::: Data for analysis :::
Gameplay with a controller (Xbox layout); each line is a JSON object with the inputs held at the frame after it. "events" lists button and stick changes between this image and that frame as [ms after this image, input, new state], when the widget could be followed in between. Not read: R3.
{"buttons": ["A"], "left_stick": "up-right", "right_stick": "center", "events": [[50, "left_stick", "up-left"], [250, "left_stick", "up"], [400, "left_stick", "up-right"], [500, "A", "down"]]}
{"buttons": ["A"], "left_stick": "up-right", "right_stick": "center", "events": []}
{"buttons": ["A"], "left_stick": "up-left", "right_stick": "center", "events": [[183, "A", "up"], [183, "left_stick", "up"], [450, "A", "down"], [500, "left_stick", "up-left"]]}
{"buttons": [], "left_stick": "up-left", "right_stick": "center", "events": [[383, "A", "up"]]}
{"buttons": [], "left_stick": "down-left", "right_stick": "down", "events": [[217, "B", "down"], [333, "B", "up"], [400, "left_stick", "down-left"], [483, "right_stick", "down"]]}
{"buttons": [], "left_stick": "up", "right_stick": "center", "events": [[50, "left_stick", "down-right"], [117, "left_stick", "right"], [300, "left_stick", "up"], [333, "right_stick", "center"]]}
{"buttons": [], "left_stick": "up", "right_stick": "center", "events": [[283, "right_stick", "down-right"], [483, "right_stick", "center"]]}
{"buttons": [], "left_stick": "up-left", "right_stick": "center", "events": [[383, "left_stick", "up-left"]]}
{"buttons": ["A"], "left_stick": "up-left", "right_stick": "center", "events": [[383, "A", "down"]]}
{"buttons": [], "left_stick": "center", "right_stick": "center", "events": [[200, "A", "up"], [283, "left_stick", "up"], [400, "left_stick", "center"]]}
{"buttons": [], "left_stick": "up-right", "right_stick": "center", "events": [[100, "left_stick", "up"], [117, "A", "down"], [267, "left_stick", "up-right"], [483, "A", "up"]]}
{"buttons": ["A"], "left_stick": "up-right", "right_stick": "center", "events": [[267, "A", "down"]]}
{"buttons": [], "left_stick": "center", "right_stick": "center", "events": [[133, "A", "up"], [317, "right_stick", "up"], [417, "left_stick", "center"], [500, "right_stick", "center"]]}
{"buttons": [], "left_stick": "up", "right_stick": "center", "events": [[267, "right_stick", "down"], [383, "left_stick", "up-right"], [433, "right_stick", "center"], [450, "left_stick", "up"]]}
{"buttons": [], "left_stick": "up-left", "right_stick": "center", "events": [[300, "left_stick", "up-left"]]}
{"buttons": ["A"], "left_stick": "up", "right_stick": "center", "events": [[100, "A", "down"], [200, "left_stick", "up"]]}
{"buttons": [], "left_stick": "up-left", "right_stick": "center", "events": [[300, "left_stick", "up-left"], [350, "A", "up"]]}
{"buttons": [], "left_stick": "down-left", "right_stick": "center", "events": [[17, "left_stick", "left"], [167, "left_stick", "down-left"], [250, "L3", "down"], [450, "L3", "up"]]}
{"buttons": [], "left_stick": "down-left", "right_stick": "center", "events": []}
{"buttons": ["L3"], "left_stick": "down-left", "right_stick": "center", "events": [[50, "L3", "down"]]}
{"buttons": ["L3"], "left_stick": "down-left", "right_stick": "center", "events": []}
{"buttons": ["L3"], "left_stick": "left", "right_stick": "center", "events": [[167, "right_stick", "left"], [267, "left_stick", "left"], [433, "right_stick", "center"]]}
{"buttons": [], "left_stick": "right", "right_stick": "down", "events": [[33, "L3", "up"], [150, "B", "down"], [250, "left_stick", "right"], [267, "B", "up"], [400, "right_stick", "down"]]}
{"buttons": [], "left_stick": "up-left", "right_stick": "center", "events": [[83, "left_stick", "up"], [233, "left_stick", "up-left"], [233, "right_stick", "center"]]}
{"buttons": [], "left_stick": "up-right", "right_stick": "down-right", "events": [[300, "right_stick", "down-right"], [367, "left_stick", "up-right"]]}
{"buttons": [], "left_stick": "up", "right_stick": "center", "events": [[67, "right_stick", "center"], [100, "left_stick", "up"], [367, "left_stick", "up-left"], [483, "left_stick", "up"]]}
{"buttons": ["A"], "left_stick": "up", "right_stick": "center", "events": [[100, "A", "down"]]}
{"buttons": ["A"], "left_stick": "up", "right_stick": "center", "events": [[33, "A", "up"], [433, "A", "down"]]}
:::
Your objective: Above are the records; set each one down word for word.

Result:
Gameplay with a controller (Xbox layout); each line is a JSON object with the inputs held at the frame after it. "events" lists button and stick changes between this image and that frame as [ms after this image, input, new state], when the widget could be followed in between. Not read: R3.
{"buttons": ["A"], "left_stick": "up-right", "right_stick": "center", "events": [[50, "left_stick", "up-left"], [250, "left_stick", "up"], [400, "left_stick", "up-right"], [500, "A", "down"]]}
{"buttons": ["A"], "left_stick": "up-right", "right_stick": "center", "events": []}
{"buttons": ["A"], "left_stick": "up-left", "right_stick": "center", "events": [[183, "A", "up"], [183, "left_stick", "up"], [450, "A", "down"], [500, "left_stick", "up-left"]]}
{"buttons": [], "left_stick": "up-left", "right_stick": "center", "events": [[383, "A", "up"]]}
{"buttons": [], "left_stick": "down-left", "right_stick": "down", "events": [[217, "B", "down"], [333, "B", "up"], [400, "left_stick", "down-left"], [483, "right_stick", "down"]]}
{"buttons": [], "left_stick": "up", "right_stick": "center", "events": [[50, "left_stick", "down-right"], [117, "left_stick", "right"], [300, "left_stick", "up"], [333, "right_stick", "center"]]}
{"buttons": [], "left_stick": "up", "right_stick": "center", "events": [[283, "right_stick", "down-right"], [483, "right_stick", "center"]]}
{"buttons": [], "left_stick": "up-left", "right_stick": "center", "events": [[383, "left_stick", "up-left"]]}
{"buttons": ["A"], "left_stick": "up-left", "right_stick": "center", "events": [[383, "A", "down"]]}
{"buttons": [], "left_stick": "center", "right_stick": "center", "events": [[200, "A", "up"], [283, "left_stick", "up"], [400, "left_stick", "center"]]}
{"buttons": [], "left_stick": "up-right", "right_stick": "center", "events": [[100, "left_stick", "up"], [117, "A", "down"], [267, "left_stick", "up-right"], [483, "A", "up"]]}
{"buttons": ["A"], "left_stick": "up-right", "right_stick": "center", "events": [[267, "A", "down"]]}
{"buttons": [], "left_stick": "center", "right_stick": "center", "events": [[133, "A", "up"], [317, "right_stick", "up"], [417, "left_stick", "center"], [500, "right_stick", "center"]]}
{"buttons": [], "left_stick": "up", "right_stick": "center", "events": [[267, "right_stick", "down"], [383, "left_stick", "up-right"], [433, "right_stick", "center"], [450, "left_stick", "up"]]}
{"buttons": [], "left_stick": "up-left", "right_stick": "center", "events": [[300, "left_stick", "up-left"]]}
{"buttons": ["A"], "left_stick": "up", "right_stick": "center", "events": [[100, "A", "down"], [200, "left_stick", "up"]]}
{"buttons": [], "left_stick": "up-left", "right_stick": "center", "events": [[300, "left_stick", "up-left"], [350, "A", "up"]]}
{"buttons": [], "left_stick": "down-left", "right_stick": "center", "events": [[17, "left_stick", "left"], [167, "left_stick", "down-left"], [250, "L3", "down"], [450, "L3", "up"]]}
{"buttons": [], "left_stick": "down-left", "right_stick": "center", "events": []}
{"buttons": ["L3"], "left_stick": "down-left", "right_stick": "center", "events": [[50, "L3", "down"]]}
{"buttons": ["L3"], "left_stick": "down-left", "right_stick": "center", "events": []}
{"buttons": ["L3"], "left_stick": "left", "right_stick": "center", "events": [[167, "right_stick", "left"], [267, "left_stick", "left"], [433, "right_stick", "center"]]}
{"buttons": [], "left_stick": "right", "right_stick": "down", "events": [[33, "L3", "up"], [150, "B", "down"], [250, "left_stick", "right"], [267, "B", "up"], [400, "right_stick", "down"]]}
{"buttons": [], "left_stick": "up-left", "right_stick": "center", "events": [[83, "left_stick", "up"], [233, "left_stick", "up-left"], [233, "right_stick", "center"]]}
{"buttons": [], "left_stick": "up-right", "right_stick": "down-right", "events": [[300, "right_stick", "down-right"], [367, "left_stick", "up-right"]]}
{"buttons": [], "left_stick": "up", "right_stick": "center", "events": [[67, "right_stick", "center"], [100, "left_stick", "up"], [367, "left_stick", "up-left"], [483, "left_stick", "up"]]}
{"buttons": ["A"], "left_stick": "up", "right_stick": "center", "events": [[100, "A", "down"]]}
{"buttons": ["A"], "left_stick": "up", "right_stick": "center", "events": [[33, "A", "up"], [433, "A", "down"]]}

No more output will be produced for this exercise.